Les problèmes techniques qui ont jalonné le chantier du parking, l’explosion de son budget et l’endettement global de la ville rendent sa réalisation très hypothétique. Parallèlement, la succession de canicules apporte la preuve que l’heure n’est plus à couper les arbres, mais au contraire à en replanter, seul moyen naturel de se protéger de la chaleur puisque la différence de température est impressionnante.
« Que préférez-vous à côté de la médiathèque François Mitterrand, place Jules Moch : un jardin public ombragé et accueillant
ou une salle polyvalente aggravant encore l’artificialisation de ce quartier ? » Ainsi commence la pétition lancée par une citoyenne connue pour ses engagements à Greenpeace et à Bancs Publics.
Elle constate qu’«avec l’aggravation du dérèglement climatique, les pics de chaleur seront de plus en plus fréquents dans les années à venir et les Sétois et Sétoises vivant en centre-ville en souffrent déjà. Par conséquent, pour notre santé physique et mentale, il est impératif de sauvegarder et d’accroître les espaces de nature boisés en ville. Cela impose de revoir certains projets de construction devenus obsolètes, voire nocifs. »

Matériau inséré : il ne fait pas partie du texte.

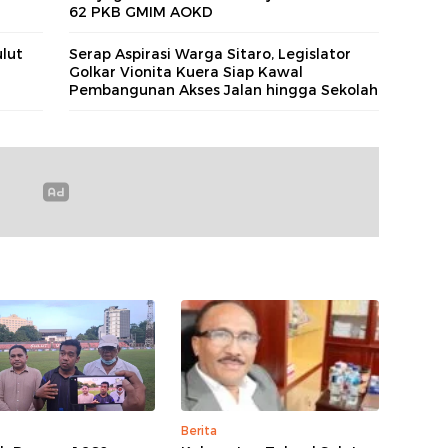
62 PKB GMIM AOKD
lut
Serap Aspirasi Warga Sitaro, Legislator
Golkar Vionita Kuera Siap Kawal
Pembangunan Akses Jalan hingga Sekolah​
Berita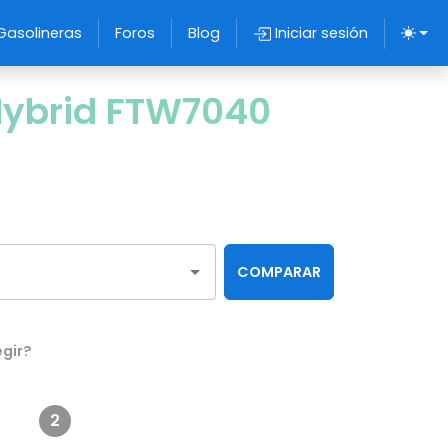
Gasolineras
Foros
Blog
Iniciar sesión
Hybrid FTW7040
COMPARAR
gir?
2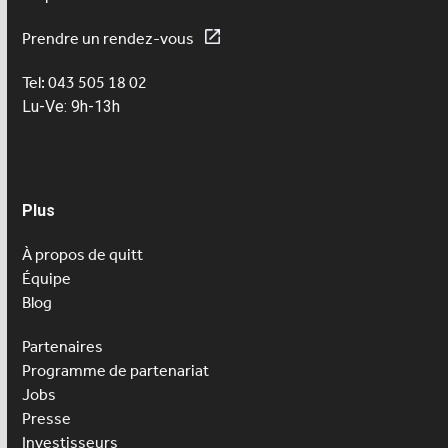
Prendre un rendez-vous
Tel: 043 505 18 02
Lu-Ve: 9h-13h
Plus
À propos de quitt
Équipe
Blog
Partenaires
Programme de partenariat
Jobs
Presse
Investisseurs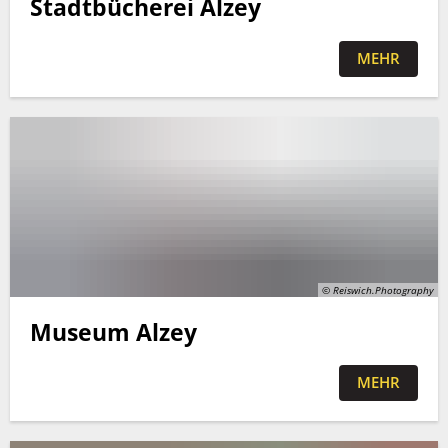
Stadtbücherei Alzey
MEHR
© Reiswich.Photography
Museum Alzey
MEHR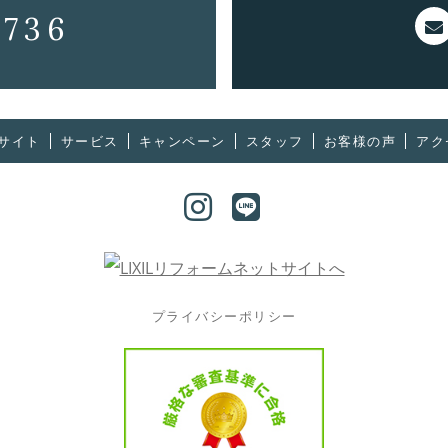
2736
サイト
サービス
キャンペーン
スタッフ
お客様の声
アク
プライバシーポリシー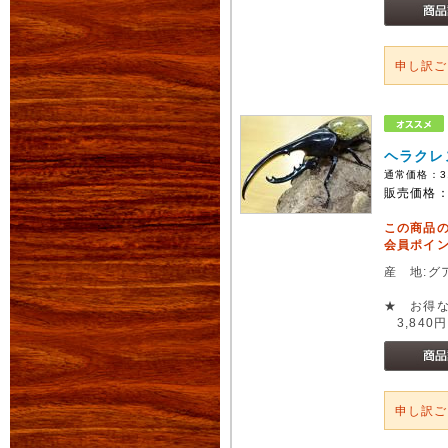
申し訳
ヘラクレ
通常価格：
3
販売価格
この商品
会員ポイン
産 地:グ
★ お得な
3,840
申し訳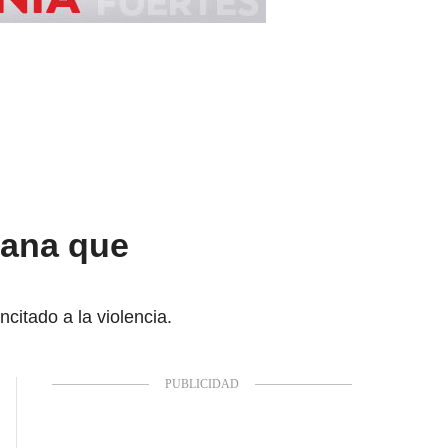
mana que
ncitado a la violencia.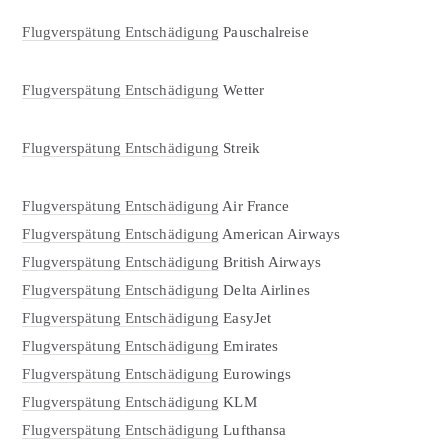
Flugverspätung Entschädigung
Pauschalreise
Flugverspätung Entschädigung
Wetter
Flugverspätung Entschädigung
Streik
Flugverspätung Entschädigung
Air France
Flugverspätung Entschädigung
American Airways
Flugverspätung Entschädigung
British Airways
Flugverspätung Entschädigung
Delta Airlines
Flugverspätung Entschädigung
EasyJet
Flugverspätung Entschädigung
Emirates
Flugverspätung Entschädigung
Eurowings
Flugverspätung Entschädigung
KLM
Flugverspätung Entschädigung
Lufthansa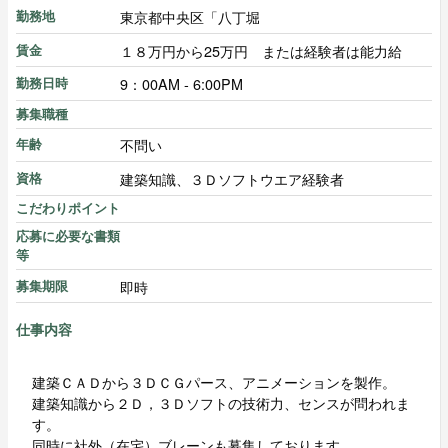
東京都中央区「八丁堀
勤務地
１８万円から25万円 または経験者は能力給
賃金
9：00AM - 6:00PM
勤務日時
募集職種
不問い
年齢
建築知識、３Ｄソフトウエア経験者
資格
こだわりポイント
応募に必要な書類
等
即時
募集期限
仕事内容
建築ＣＡＤから３ＤＣＧパース、アニメーションを製作。
建築知識から２Ｄ，３Ｄソフトの技術力、センスが問われま
す。
同時に社外（在宅）ブレーンも募集しております。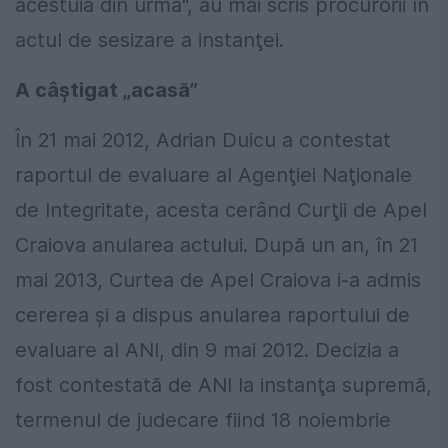
acestuia din urmă", au mai scris procurorii în
actul de sesizare a instanţei.
A câștigat „acasă”
În 21 mai 2012, Adrian Duicu a contestat
raportul de evaluare al Agenţiei Naţionale
de Integritate, acesta cerând Curţii de Apel
Craiova anularea actului. După un an, în 21
mai 2013, Curtea de Apel Craiova i-a admis
cererea şi a dispus anularea raportului de
evaluare al ANI, din 9 mai 2012. Decizia a
fost contestată de ANI la instanţa supremă,
termenul de judecare fiind 18 noiembrie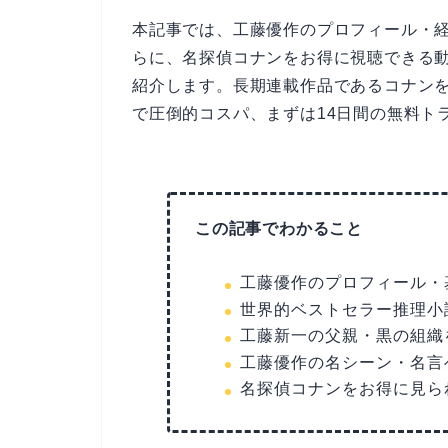
本記事では、工藤優作のプロフィール・
らに、名探偵コナンをお得に視聴できる動
紹介します。長期連載作品であるコナンをイ
で圧倒的コスパ、まずは14日間の無料ト
この記事でわかること
工藤優作のプロフィール・
世界的ベストセラー推理小
工藤新一の父親・黒の組織
工藤優作の名シーン・名言
名探偵コナンをお得に見ら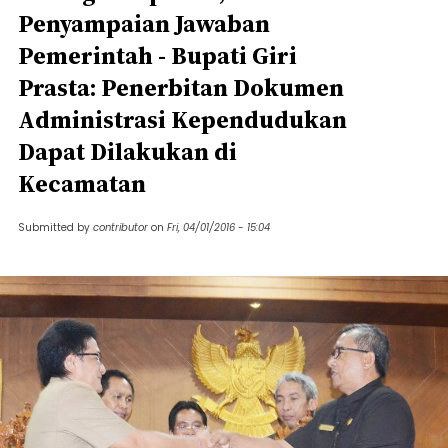
Penyampaian Jawaban
Pemerintah - Bupati Giri
Prasta: Penerbitan Dokumen
Administrasi Kependudukan
Dapat Dilakukan di
Kecamatan
Submitted by
contributor
on
Fri, 04/01/2016 - 15:04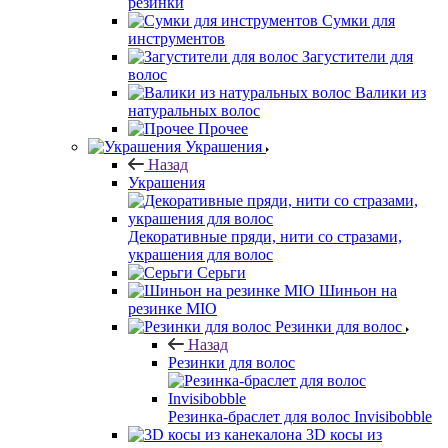
резинки
Сумки для
инструментов
Загустители для
волос
Валики из
натуральных волос
Прочее
Украшения
Назад
Украшения
Декоративные пряди, нити со стразами,
украшения для волос
Серьги
Шиньон на
резинке MIO
Резинки для волос
Назад
Резинки для волос
Резинка-браслет для волос Invisibobble
3D косы из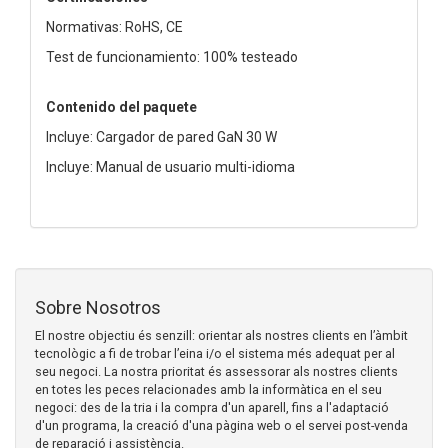
Normativas: RoHS, CE
Test de funcionamiento: 100% testeado
Contenido del paquete
Incluye: Cargador de pared GaN 30 W
Incluye: Manual de usuario multi-idioma
Sobre Nosotros
El nostre objectiu és senzill: orientar als nostres clients en l’àmbit
tecnològic a fi de trobar l’eina i/o el sistema més adequat per al
seu negoci. La nostra prioritat és assessorar als nostres clients
en totes les peces relacionades amb la informàtica en el seu
negoci: des de la tria i la compra d'un aparell, fins a l'adaptació
d'un programa, la creació d'una pàgina web o el servei post-venda
de reparació i assistència.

Or l’ancien parc de stationnement de la place Jules Moch, en passe de devenir une décharge de détritus, est le dernier îlot de nature du quartier . Il dispose déjà de quelques grands arbres poussant en pleine terre, une « richesse qu’il est important de protéger » pensent tout·es celleux qui ne sont pas parvenus à sauver ceux de la Place Aristide Briand. Les idées ne manquent pas pour créer sur place un espace vert qui offrirait « un écosystème fonctionnel ».
Des enfants dessinent les jardins de leurs rêves, des citoyen·nes font appel à l’Intelligence artificielle pour imaginer ce que pourrait être un beau parc. L’initiatrice de la pétition plaide pour remettre en état la fontaine et pour ajouter des sièges à l’ombre des arbres présents et de ceux qui pourraient être plantés après avoir débitumé les anciennes places de parking…
Ce qui constituerait un projet plus écologique et moins onéreux que celui de la construction d’une salle polyvalente peu désirée en centre-ville.